Granular pricing is the ability to charge different consumers different prices for the same item. Here in the western world we have businessess and industries that exploit granular pricing. Ebay is a great example; so too is the auto industry, with price differentials for the same make and model across different dealerships. The consumer street scene in Vietnam and other less developed countries takes granular pricing to a whole next level - the ability to charge the same consumer different prices for the same item.

When I read bloggers and posters lamenting about being "ripped off" in their latest transaction I think, 'aha,' that's just neo-capitalism. As we all learned in Econ 101, for each product there is a supply-demand matrix. Vendors should assess this (macro-level) matrix in pricing their product. But what if the vendor has access to the supply-demand matrix on the micro-, individual level? With such information, wouldn't the transaction proceed more rationally and efficiently?
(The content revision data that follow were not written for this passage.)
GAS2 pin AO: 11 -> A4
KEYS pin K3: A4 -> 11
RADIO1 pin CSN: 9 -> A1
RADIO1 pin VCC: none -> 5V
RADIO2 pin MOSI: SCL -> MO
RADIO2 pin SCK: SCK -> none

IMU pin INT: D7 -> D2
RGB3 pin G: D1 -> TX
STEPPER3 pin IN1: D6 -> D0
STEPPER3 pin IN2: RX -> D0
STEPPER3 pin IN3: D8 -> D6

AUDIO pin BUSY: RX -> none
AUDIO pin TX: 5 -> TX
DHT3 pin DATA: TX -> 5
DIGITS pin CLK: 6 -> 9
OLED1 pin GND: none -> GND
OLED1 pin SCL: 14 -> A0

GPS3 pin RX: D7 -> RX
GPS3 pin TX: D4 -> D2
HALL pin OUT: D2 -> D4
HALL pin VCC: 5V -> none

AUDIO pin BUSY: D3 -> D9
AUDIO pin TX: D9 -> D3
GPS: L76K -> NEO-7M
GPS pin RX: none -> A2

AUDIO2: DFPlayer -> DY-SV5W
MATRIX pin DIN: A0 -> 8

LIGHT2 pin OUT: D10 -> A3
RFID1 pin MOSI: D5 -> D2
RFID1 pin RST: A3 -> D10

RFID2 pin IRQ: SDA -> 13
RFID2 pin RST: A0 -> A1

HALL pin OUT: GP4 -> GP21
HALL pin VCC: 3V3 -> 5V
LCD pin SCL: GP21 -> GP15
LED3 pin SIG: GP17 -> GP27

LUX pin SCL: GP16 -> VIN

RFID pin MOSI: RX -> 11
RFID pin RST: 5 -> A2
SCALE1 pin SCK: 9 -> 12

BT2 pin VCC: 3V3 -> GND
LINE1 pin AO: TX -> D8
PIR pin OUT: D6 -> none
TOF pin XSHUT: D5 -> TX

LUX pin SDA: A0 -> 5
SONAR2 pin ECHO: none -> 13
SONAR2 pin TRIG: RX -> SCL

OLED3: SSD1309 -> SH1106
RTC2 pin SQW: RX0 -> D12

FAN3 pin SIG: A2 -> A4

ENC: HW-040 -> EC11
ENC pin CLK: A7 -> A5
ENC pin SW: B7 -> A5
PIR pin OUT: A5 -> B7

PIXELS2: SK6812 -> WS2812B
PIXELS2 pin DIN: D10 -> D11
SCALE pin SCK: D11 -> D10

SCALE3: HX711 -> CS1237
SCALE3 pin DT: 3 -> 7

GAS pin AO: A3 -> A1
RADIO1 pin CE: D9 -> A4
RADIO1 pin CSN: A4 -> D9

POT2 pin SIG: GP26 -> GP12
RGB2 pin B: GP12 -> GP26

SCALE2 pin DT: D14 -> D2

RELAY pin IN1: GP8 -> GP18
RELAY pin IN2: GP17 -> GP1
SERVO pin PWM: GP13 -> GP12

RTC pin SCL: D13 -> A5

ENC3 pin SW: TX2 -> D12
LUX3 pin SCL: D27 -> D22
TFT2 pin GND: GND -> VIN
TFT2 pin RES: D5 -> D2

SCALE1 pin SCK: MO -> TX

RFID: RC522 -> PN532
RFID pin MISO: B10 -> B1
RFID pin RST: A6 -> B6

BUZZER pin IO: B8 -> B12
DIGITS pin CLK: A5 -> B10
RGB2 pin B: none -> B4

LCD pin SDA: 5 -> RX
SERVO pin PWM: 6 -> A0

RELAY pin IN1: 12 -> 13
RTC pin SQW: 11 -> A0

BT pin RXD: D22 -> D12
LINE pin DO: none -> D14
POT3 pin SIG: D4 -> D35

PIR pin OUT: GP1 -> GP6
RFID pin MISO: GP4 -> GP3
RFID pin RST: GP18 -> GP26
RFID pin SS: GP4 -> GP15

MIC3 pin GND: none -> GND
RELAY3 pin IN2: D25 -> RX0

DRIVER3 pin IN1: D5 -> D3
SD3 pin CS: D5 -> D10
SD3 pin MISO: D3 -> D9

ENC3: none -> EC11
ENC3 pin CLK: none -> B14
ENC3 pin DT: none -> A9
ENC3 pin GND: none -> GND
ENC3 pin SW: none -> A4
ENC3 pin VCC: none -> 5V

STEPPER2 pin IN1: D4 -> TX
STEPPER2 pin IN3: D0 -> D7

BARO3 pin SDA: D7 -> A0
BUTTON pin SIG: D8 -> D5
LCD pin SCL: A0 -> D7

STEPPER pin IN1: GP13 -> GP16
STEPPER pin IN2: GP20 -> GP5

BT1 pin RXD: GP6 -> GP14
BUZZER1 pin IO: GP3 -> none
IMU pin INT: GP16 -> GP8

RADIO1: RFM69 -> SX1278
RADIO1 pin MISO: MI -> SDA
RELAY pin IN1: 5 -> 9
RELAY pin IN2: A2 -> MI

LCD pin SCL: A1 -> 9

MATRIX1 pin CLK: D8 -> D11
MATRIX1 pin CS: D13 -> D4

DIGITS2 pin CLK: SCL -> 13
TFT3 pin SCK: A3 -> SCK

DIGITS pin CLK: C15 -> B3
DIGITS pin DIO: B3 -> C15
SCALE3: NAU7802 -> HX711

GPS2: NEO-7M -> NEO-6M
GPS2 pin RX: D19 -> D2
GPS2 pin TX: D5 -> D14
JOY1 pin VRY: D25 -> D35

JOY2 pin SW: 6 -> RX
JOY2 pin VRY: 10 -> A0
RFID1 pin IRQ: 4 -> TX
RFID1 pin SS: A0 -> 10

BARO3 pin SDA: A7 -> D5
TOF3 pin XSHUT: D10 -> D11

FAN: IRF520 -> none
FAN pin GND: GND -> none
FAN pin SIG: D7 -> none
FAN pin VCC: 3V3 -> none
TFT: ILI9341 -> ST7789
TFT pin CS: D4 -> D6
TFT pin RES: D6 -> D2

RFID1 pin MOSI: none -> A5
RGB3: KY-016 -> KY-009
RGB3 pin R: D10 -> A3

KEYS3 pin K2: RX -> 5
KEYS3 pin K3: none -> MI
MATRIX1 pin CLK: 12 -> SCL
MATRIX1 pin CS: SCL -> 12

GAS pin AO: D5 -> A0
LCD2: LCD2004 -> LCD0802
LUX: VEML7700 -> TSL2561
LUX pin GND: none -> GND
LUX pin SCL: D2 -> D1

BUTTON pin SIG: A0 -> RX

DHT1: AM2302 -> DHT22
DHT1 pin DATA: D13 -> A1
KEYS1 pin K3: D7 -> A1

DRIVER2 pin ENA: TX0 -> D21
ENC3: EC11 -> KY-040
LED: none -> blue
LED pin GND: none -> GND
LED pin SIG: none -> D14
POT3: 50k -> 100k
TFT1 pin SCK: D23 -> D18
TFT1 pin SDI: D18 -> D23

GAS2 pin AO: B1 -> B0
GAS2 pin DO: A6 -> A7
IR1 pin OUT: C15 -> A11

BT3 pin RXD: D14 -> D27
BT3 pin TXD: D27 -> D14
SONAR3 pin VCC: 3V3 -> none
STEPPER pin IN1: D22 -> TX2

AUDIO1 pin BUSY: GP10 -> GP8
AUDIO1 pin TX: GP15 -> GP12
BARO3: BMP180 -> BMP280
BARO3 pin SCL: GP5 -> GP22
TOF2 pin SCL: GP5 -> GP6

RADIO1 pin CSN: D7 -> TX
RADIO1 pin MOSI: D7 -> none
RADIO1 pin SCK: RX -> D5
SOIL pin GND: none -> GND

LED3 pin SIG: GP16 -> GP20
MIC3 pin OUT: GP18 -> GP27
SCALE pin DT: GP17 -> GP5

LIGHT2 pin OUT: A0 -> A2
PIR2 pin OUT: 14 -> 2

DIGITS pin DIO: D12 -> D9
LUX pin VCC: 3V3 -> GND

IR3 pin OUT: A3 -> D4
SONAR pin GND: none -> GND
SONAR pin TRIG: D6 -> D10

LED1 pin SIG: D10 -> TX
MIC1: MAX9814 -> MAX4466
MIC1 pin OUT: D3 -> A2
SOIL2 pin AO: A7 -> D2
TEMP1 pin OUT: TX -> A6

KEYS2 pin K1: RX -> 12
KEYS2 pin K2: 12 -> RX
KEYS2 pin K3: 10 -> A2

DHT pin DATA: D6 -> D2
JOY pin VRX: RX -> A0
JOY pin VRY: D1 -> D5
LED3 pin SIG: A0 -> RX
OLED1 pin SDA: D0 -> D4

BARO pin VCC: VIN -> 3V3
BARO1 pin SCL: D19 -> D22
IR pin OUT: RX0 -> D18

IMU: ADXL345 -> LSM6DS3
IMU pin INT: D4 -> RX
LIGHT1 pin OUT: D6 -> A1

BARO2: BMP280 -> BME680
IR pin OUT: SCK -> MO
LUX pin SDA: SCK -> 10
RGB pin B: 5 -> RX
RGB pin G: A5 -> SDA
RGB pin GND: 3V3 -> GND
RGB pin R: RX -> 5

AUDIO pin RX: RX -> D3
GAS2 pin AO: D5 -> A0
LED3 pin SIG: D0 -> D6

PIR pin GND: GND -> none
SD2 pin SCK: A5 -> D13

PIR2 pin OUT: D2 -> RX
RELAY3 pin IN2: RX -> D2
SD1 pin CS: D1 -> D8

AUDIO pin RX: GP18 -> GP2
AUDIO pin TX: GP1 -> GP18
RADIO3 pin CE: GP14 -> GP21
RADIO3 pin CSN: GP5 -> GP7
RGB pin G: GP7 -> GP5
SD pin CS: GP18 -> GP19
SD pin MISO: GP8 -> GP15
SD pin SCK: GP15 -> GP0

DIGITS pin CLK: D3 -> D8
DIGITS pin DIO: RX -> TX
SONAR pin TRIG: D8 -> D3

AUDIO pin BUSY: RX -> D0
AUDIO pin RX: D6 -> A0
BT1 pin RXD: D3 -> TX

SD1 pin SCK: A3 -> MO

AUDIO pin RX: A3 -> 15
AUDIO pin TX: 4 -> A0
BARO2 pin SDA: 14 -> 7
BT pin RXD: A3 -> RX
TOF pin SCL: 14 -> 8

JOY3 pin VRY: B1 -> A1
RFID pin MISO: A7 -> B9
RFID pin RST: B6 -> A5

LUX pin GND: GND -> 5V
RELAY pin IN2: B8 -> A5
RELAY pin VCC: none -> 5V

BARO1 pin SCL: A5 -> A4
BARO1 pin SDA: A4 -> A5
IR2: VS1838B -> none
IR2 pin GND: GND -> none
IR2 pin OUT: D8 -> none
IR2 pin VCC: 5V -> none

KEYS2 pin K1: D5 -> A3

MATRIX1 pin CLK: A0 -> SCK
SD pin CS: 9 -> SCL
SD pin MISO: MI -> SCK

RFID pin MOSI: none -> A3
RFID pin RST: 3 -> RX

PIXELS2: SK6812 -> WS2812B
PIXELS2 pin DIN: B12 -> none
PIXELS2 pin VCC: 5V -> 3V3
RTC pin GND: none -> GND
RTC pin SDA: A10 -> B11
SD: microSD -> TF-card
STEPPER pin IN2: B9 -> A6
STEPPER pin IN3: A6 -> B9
After all, under the utilitarian view that undergirds the supply-demand curves, shouldn't a bottle of water be worth more to a thirsty person than a sufficiently sated one?

The street vendor (and you) suss out each other's curves through the act of bargaining. It's not an ideal method, but it works. So one day you may pay X for an item, the next X+ and the following X-. It doesn't mean that on some days you got taken and on others you did the taking; rather, the parties had different supply-demand matrices on the respective days and the item was priced accordingly. After all, in a fairly bargained transaction, neither party is ever "ripped off" - each should have extracted the maximal value from the other.

The only time that you are ripped off is when the cab driver drops you off across the street, just so that you cross an extra "zone" and therefore have to pay more. Oh wait, that's a D.C. phenomena.

So stop talking about being ripped off - if you don't like the price, then don't pay it and don't buy it. If someone tries to guilt or coerce you into paying for services not rendered, then stand up for yourself and don't pay them. If you paid more than you thought you should have, then that just means you're hungrier than you thought you were. And then marvel at getting a lesson in economics on the street.